Challenge 1: In the comments on open hardware, what does the abbreviation PDK stand for?
Challenge 2: From the comments on open hardware, reproduce the passage starting at "That's a fair" and ending at "RISC-V from SiFive.".

Extract to read:
┏━━

That's a fair estimate, but let's not forget IBM's Power architecture.

Power is very cool and I want a Power10 box a lot but I'm not sure if it's fair to really decide in it's favour because POWER is basically unobtainable whereas you can actually buy dev boards for RISC-V from SiFive.

There is also Sparc and to a lesser extent MIPS. They are more mature than RISC-V and have a decent software ecosystem.

Not my area sorry!

Have you ever used https://www.fossi-foundation.org?

If I had the skills I would immediately investigate how to couple a RISC-V CPU with some open GPU on that platform!

With most open source hardware efforts, like this, it's not really so much circuit design as it is just code. All of the open source efforts I've seen revolve around digital circuits, which are written in some kind of RTL and turned into an actual circuit by completely automatic processes. It's still great, and I fully support them, but there's a massive amount of non-digital that's crucial to getting these systems up and running. Not to mention that even if you have an open source CPU RTL, for example, you'll need access to a closed-source and often NDA-blocked PDK (process development kit), fabrication company, etc. I remember seeing some efforts at open sourcing the PDK part as well, but remember being unimpressed.

┗━━

Dataset rows:
┏━━

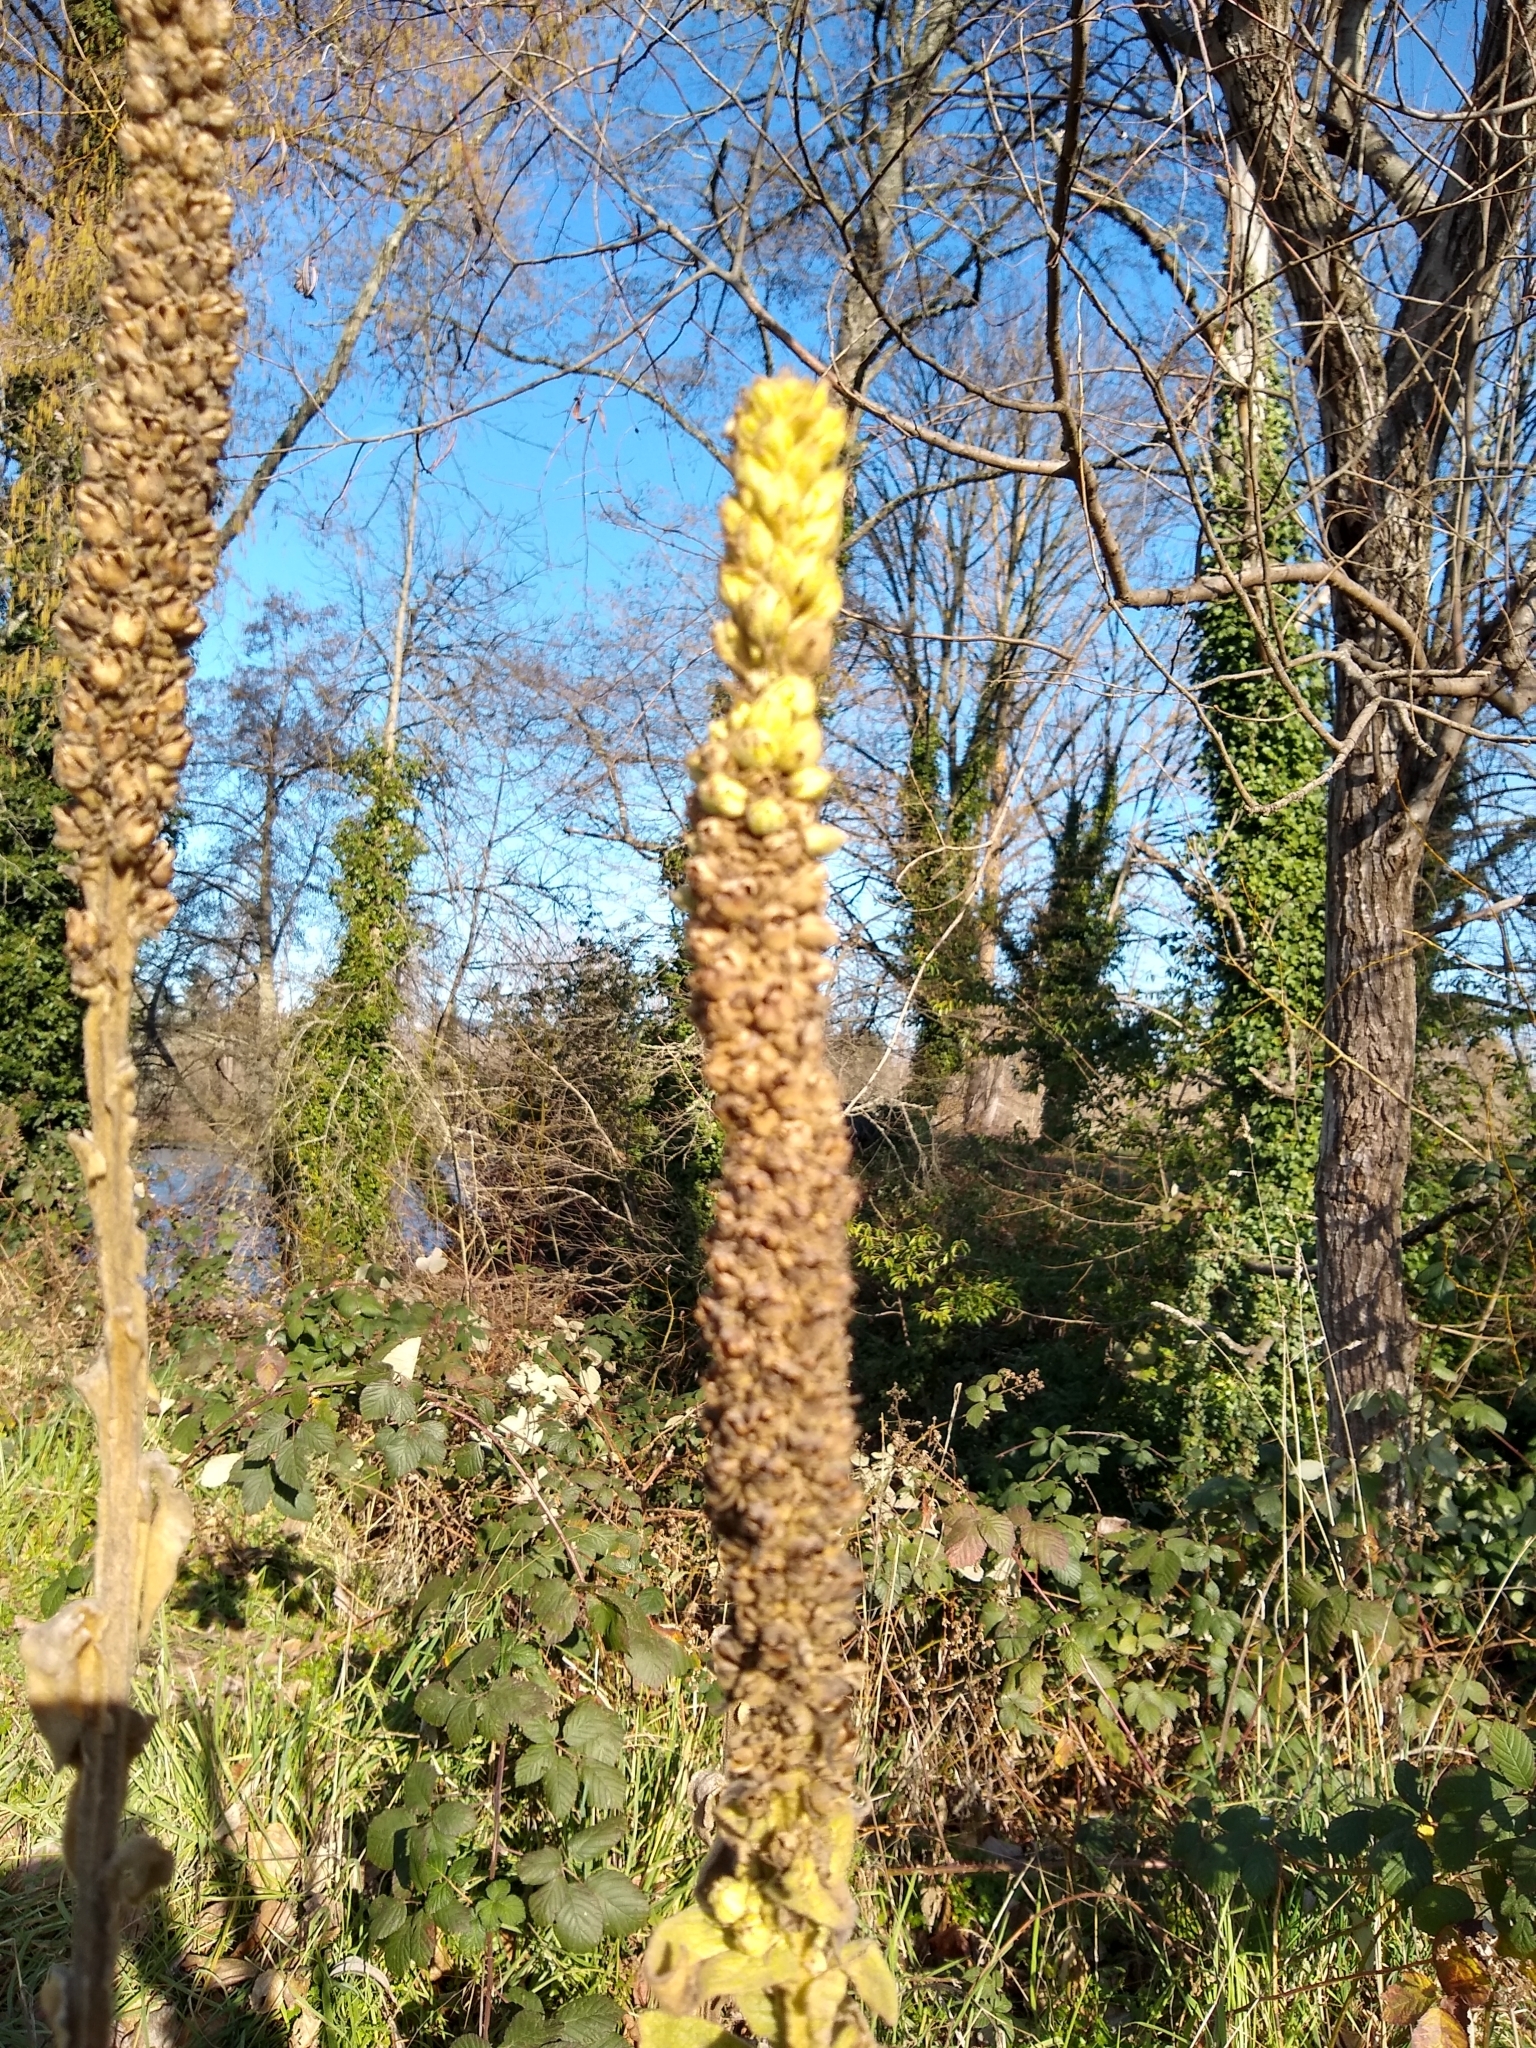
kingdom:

┗━━
┏━━

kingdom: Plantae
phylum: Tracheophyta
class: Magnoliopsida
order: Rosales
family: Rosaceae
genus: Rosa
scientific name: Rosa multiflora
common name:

┗━━

Complete response 1: Process development kit.

Complete response 2:
That's a fair estimate, but let's not forget IBM's Power architecture.

Power is very cool and I want a Power10 box a lot but I'm not sure if it's fair to really decide in it's favour because POWER is basically unobtainable whereas you can actually buy dev boards for RISC-V from SiFive.